Kondisi lain yang turut berkontribusi memperburuk tingkat
kesejahteraan nelayan adalah mengenai kebiasaan atau pola hidup. Tidak pantas
jika kita menyebutkan nelayan pemalas, karena jika dilihat dari daur hidup
nelayan yang selalu bekerja keras. Namun kendalanya adalah pola hidup
konsumtif, dimana pada saat penghasilan banyak, tidak ditabung untuk persiapan
paceklik, melainkan dijadikan kesempatan untuk membeli kebutuhan sekunder.

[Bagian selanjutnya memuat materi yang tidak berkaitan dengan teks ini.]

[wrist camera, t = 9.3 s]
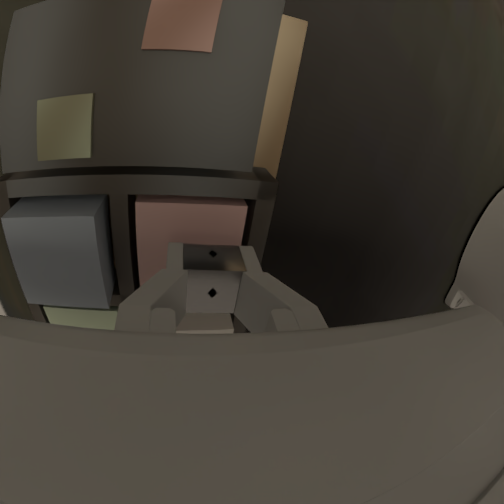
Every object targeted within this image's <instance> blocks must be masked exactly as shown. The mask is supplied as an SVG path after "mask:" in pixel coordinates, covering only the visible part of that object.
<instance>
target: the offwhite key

Namun ketika paceklik, pada akhirnya berhutang, termasuk kepada lintah darat,
yang justru semakin memperberat kondisi.
Upaya Penanggulangan Kemiskinan
Deskripsi diatas merupakan pusaran masalah yang terjadi pada
masyarakat nelayan umumnya di Indonesia. Perlu adanya upaya strategis dalam
penanganannya, diawali dengan adanya data akurat mengenai angka pasti nelayan
miskin dilengkapi data nama, keluarga dan alamat, sehingga mudah dalam
menentukan sasaran. Selanjutnya ditindaklanjuti mengenai apa penyebab dari
kemiskinan tersebut, apakah karena jeratan utang atau faktor lain. Kemudian
cara atau metode untuk menanggulanginya
lebih terfokus pada nelayan-nelayan yang berada pada sub-ordinasi tengkulak. Bagaimanpun
juga bahwa penyebab kemiskinan tidaklah sama disemua wilayah, bahkan ukurannya-pun bisa
berbeda-beda atau tergantung kondisi setempat. Sehingga formula pengentasan
kemiskinanpun tidak bisa digeneralisir pada semua wilayah atau semua sektor.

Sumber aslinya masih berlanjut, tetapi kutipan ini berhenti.